Dr Ejaz Ikram’s thought-provoking talk focused on the crisis of beauty in the world created by the de-linking of art from intuition, intellect and spirituality that were once responsible for the meditative harmony of Islamic art. According to him, since beauty rests not in innovation but the truth, he urged artists not to abandon tradition but to perfect it if they wanted to rediscover beauty.

Presenting an opposing view was the talk on European design presented by ceramist Maliha Paracha. She highlighted innovative ceramics by the Dutch company Droog that has gained worldwide reputation for its unusual and unpredictable designs that do not compromise functionality.

The artists’ perspective at the seminar, among others, came from Sheherezade, the country’s pioneer potter. With her exquisite visuals, she elaborated on the influence of historical and cultural Lahore on her personal and professional life. The labyrinth of the walled city, Mughal minars that dominate the skyline and the timeless skill of artisans that creates traditional pottery all combined to give her a sense of identity which, along with a global interface, has helped her develop a contemporary vocabulary which has won her global recognition.

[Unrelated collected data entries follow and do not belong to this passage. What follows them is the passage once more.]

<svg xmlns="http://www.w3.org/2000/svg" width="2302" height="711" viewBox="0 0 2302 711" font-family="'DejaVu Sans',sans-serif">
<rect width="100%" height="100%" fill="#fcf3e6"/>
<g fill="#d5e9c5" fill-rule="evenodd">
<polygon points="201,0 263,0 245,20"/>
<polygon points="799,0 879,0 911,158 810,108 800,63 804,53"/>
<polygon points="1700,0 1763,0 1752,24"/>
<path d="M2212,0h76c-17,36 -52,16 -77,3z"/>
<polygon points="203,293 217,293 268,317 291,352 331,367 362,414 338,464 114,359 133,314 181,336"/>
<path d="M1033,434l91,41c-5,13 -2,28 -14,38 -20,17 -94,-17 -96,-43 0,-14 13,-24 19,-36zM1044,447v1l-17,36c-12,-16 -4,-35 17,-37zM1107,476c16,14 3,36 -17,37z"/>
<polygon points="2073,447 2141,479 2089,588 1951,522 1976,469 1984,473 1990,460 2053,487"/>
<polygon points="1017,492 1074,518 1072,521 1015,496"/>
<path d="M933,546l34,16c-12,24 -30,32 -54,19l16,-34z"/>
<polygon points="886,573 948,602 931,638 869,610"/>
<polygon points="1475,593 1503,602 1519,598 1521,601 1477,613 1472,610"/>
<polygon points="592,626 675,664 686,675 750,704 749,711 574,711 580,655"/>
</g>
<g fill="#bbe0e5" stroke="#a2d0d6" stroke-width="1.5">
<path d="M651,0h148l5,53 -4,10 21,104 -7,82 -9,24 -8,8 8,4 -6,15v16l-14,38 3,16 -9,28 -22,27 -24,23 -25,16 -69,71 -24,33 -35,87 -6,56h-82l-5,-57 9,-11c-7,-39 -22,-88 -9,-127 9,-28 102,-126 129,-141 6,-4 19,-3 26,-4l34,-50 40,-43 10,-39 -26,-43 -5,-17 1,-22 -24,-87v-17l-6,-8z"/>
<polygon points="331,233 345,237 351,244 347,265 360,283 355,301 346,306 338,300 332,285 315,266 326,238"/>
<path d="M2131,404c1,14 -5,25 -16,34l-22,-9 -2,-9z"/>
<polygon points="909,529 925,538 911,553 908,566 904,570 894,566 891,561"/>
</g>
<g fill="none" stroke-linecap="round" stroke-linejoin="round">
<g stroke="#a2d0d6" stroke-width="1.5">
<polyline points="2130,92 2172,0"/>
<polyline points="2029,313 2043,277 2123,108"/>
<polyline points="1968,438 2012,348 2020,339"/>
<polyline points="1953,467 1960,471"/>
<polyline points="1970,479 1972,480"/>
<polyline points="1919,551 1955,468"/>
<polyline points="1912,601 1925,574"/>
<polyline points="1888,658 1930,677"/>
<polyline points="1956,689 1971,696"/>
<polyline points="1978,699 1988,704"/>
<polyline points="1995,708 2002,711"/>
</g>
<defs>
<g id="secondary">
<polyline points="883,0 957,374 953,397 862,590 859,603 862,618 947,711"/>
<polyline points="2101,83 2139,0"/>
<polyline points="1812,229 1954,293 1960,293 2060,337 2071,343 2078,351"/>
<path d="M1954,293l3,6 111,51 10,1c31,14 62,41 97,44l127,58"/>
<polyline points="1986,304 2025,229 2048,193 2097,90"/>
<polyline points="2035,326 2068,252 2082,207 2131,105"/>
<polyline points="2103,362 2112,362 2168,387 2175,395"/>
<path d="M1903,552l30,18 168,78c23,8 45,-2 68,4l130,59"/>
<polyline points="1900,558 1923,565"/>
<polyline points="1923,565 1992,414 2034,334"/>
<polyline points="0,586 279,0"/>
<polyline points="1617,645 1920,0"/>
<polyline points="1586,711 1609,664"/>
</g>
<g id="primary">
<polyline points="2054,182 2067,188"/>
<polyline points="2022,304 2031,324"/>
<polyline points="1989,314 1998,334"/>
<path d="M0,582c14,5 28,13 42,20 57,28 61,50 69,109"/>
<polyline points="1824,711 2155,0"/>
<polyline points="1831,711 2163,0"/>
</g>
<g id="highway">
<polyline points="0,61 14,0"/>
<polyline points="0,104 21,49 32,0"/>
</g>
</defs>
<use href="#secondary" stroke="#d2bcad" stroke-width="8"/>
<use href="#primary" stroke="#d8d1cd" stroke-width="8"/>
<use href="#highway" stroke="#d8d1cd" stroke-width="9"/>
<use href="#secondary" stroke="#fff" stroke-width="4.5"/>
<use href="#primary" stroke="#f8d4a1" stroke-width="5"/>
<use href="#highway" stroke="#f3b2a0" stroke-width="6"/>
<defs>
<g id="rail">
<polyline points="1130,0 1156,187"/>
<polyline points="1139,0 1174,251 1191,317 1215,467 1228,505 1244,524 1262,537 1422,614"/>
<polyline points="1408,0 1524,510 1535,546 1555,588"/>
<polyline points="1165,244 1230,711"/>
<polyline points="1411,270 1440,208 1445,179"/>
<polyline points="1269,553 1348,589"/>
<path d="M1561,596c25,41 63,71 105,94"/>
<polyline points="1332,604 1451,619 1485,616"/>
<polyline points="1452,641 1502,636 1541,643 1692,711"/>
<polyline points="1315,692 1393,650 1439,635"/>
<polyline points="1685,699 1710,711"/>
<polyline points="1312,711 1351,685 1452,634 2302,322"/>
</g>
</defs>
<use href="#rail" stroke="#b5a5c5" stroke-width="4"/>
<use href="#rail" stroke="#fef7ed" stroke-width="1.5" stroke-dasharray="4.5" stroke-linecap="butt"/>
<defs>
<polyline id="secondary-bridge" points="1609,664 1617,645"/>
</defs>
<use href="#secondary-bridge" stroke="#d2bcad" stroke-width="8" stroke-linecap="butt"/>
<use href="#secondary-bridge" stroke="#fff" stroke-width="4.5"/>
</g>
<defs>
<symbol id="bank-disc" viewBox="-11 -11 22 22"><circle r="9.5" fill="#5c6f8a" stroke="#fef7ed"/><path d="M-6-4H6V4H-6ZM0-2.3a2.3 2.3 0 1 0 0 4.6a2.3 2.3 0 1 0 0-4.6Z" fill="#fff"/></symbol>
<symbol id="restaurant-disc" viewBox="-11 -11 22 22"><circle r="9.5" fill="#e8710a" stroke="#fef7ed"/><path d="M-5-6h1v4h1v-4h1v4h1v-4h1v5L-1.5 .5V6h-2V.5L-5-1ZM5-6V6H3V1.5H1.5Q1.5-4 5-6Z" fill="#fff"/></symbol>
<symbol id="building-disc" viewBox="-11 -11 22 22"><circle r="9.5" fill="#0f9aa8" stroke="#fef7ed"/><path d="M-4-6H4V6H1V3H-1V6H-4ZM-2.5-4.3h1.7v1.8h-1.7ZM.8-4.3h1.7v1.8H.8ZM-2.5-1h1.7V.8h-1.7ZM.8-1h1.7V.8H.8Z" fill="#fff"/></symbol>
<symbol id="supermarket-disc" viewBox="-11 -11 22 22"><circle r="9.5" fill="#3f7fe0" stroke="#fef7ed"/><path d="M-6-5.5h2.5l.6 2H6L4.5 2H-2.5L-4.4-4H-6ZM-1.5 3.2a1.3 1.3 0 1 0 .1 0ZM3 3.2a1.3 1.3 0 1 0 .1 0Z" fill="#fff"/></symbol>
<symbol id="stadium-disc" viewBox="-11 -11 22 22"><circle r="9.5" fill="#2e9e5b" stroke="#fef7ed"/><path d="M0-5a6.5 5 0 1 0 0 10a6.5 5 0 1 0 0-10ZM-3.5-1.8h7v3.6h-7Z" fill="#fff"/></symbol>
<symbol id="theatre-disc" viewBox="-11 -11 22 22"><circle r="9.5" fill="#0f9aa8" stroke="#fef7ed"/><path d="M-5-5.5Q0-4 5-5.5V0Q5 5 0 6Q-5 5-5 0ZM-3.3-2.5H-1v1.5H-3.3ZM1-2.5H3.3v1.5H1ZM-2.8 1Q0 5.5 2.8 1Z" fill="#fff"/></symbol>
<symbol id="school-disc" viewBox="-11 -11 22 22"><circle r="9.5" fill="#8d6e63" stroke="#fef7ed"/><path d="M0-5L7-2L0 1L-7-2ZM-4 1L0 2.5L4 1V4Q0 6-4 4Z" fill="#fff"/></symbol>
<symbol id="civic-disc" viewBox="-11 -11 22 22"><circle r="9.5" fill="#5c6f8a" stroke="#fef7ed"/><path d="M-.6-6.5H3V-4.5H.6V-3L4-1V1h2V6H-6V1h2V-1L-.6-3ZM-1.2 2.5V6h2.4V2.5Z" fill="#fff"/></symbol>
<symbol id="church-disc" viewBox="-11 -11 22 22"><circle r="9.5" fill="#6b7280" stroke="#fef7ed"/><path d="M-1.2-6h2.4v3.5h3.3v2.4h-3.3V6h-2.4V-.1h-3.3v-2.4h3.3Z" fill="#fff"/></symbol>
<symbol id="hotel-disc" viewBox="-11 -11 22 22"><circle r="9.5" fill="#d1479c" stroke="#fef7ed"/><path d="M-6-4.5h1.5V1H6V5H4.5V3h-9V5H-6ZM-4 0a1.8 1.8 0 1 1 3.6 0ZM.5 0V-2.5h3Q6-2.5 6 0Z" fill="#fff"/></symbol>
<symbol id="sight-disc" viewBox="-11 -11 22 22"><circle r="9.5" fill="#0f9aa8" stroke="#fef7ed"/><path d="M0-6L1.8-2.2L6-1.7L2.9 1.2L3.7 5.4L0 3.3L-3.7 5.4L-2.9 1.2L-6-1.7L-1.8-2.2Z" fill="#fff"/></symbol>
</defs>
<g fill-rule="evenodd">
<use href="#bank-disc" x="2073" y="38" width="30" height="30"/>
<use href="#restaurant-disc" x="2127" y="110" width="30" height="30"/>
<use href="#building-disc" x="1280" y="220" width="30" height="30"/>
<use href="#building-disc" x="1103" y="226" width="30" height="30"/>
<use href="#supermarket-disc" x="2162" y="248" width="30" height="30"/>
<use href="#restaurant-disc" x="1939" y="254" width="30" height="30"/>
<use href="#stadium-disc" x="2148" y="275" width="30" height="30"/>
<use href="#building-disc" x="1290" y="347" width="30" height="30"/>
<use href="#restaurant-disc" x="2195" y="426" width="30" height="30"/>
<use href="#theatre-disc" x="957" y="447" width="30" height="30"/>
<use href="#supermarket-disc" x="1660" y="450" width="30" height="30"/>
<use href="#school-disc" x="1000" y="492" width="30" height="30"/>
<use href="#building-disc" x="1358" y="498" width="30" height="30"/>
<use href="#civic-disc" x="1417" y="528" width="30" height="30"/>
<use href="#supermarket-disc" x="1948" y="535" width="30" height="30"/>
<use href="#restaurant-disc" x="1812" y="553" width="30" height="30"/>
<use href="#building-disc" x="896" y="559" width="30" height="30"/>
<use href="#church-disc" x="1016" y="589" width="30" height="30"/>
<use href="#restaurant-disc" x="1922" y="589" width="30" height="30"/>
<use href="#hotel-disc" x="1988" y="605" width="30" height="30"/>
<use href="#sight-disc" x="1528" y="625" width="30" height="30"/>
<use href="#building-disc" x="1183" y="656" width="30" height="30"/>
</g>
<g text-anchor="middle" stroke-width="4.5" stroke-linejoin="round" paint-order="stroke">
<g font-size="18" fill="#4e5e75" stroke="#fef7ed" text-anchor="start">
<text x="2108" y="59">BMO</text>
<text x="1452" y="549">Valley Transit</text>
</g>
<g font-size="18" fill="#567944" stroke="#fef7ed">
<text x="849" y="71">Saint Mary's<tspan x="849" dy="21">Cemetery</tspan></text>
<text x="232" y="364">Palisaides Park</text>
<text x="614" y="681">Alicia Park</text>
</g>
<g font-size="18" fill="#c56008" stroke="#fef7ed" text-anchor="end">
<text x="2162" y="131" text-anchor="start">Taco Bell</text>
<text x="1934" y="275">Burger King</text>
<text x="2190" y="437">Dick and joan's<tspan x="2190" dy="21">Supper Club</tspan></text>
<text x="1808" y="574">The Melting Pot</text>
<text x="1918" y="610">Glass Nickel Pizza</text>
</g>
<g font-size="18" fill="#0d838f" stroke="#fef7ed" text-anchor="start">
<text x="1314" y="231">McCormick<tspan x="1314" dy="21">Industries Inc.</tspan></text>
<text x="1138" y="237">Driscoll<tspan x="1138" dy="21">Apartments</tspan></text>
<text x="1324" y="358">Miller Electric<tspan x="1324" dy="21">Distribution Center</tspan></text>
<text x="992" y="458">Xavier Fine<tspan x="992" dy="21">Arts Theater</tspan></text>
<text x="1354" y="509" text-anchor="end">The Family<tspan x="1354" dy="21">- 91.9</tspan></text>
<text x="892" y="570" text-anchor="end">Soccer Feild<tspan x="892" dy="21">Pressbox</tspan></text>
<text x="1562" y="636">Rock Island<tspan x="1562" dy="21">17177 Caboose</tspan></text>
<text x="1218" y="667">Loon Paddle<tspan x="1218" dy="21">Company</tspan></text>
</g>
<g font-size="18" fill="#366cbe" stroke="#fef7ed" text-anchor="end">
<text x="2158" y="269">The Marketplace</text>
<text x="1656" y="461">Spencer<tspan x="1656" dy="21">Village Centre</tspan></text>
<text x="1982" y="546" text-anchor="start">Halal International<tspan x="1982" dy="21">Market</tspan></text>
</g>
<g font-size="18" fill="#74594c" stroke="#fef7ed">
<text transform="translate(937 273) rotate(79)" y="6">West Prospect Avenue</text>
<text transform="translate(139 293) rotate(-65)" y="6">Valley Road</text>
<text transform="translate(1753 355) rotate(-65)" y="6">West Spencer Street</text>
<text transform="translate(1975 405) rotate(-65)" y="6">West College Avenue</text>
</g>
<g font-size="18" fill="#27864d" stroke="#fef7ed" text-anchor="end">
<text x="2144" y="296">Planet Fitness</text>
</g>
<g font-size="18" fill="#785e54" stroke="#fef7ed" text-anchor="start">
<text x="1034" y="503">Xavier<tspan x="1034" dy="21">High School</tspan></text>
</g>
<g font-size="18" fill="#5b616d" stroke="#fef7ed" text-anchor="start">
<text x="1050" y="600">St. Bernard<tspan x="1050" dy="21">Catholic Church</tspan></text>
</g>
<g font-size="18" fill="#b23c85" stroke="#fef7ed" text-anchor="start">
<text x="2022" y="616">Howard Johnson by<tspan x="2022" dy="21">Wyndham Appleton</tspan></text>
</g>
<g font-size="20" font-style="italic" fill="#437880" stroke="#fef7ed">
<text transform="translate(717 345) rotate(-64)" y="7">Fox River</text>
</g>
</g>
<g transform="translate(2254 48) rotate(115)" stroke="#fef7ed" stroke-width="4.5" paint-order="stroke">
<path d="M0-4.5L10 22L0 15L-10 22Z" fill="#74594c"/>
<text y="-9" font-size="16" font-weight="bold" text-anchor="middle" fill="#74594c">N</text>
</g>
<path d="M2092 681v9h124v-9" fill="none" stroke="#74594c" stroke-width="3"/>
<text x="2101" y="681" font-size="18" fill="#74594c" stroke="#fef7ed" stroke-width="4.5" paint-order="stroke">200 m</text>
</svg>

This brings to my mind the renowned artist Mona Hartoum whose art is unique to her life. Hartoum, a Palestinian who grew up as a refugee in Lebanon, was stranded in London for a long period due to the war in Lebanon before she decided to pursue her art education in the UK. The trauma of displacement made her restless. According to her, she finds it difficult to stay in one place for too long. This angst is evoked in her work as ideas are translated through material to convey anxiety and restlessness.

Centrality of context was a common thread that ran through the papers. The message for the new entrants in the art community seemed to be that as they learned what constituted art in the studio, and while learning theory, they would also have to remember that the most powerful expression and strongest voice come from lived experience.

In the soul of Jamshoro dwell many untold stories, both ancient and modern. Artists just need to discover them.